Post

TAG-140 Deploys DRAT V2 RAT: Targeting Indian Government and Defense Sectors

Discover how the TAG-140 hacking group is using a modified DRAT V2 RAT to target Indian government and defense sectors, posing significant cybersecurity threats.

Posted
By Tom Grant
1 min read
TAG-140 Deploys DRAT V2 RAT: Targeting Indian Government and Defense Sectors

TL;DR

The hacking group TAG-140, linked to Pakistan, has been targeting Indian government and defense organizations using a modified DRAT V2 RAT. This cyber-espionage campaign highlights the evolving threats in the region, emphasizing the need for enhanced cybersecurity measures.

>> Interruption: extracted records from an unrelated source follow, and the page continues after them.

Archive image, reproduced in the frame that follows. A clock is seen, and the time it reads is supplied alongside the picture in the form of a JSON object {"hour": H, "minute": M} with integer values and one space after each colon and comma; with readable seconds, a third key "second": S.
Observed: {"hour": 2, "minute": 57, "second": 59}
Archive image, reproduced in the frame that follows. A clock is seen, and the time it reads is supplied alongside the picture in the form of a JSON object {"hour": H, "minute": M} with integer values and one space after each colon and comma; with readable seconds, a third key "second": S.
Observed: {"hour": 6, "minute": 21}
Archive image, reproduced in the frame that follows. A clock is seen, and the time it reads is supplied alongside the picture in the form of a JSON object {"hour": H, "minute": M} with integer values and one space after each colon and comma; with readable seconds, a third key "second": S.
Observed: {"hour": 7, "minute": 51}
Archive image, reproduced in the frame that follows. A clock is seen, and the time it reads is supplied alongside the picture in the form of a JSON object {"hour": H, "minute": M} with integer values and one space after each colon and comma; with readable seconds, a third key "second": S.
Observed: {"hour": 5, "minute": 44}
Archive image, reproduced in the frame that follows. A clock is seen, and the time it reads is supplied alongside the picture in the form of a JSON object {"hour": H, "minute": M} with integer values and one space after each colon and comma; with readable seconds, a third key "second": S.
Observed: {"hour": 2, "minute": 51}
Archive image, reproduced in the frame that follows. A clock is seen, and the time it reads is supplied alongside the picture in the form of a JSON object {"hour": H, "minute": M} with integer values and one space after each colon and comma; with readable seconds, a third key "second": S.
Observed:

TAG-140 Deploys DRAT V2 RAT: Targeting Indian Government and Defense Sectors

A hacking group with ties to Pakistan has been found targeting Indian government organizations with a modified variant of a remote access trojan (RAT) called DRAT. This activity has been attributed by Recorded Future’s Insikt Group to a threat actor tracked as TAG-140, which overlaps with SideCopy, an adversarial collective assessed to be an operational sub-cluster1.

Key Highlights

  • Threat Actor: TAG-140, linked to Pakistan and overlapping with SideCopy.
  • Target: Indian government, defense, and rail sectors.
  • Malware: Modified DRAT V2 RAT.
  • Impact: Significant cybersecurity threats to critical infrastructure.

Details of the Cyber-Espionage Campaign

The cyber-espionage campaign involves the use of DRAT V2, a sophisticated remote access trojan designed to infiltrate and control targeted systems. This modified variant showcases the evolving tactics of TAG-140, posing a substantial threat to India’s national security2.

Implications for Cybersecurity

This incident underscores the need for robust cybersecurity measures in the Indian government and defense sectors. Organizations must enhance their cyber defenses to counter such advanced persistent threats (APTs).

Conclusion

The deployment of DRAT V2 RAT by TAG-140 highlights the ongoing cybersecurity challenges faced by India. As threat actors continue to evolve their tactics, it is crucial for targeted sectors to stay vigilant and implement proactive cybersecurity strategies to mitigate risks.

Additional Resources

For further insights, check:

References

  1. The Hacker News (2025). “TAG-140 Deploys DRAT V2 RAT, Targeting Indian Government, Defense, and Rail Sectors”. The Hacker News. Retrieved 2025-07-07. ↩︎

  2. Recorded Future’s Insikt Group (2025). “DRAT V2 RAT Analysis”. Recorded Future. Retrieved 2025-07-07. ↩︎

Cybersecurity & Data Protection, Cyber Attacks
cybersecurity threat-intelligence rat
This post is licensed under CC BY 4.0 by the author.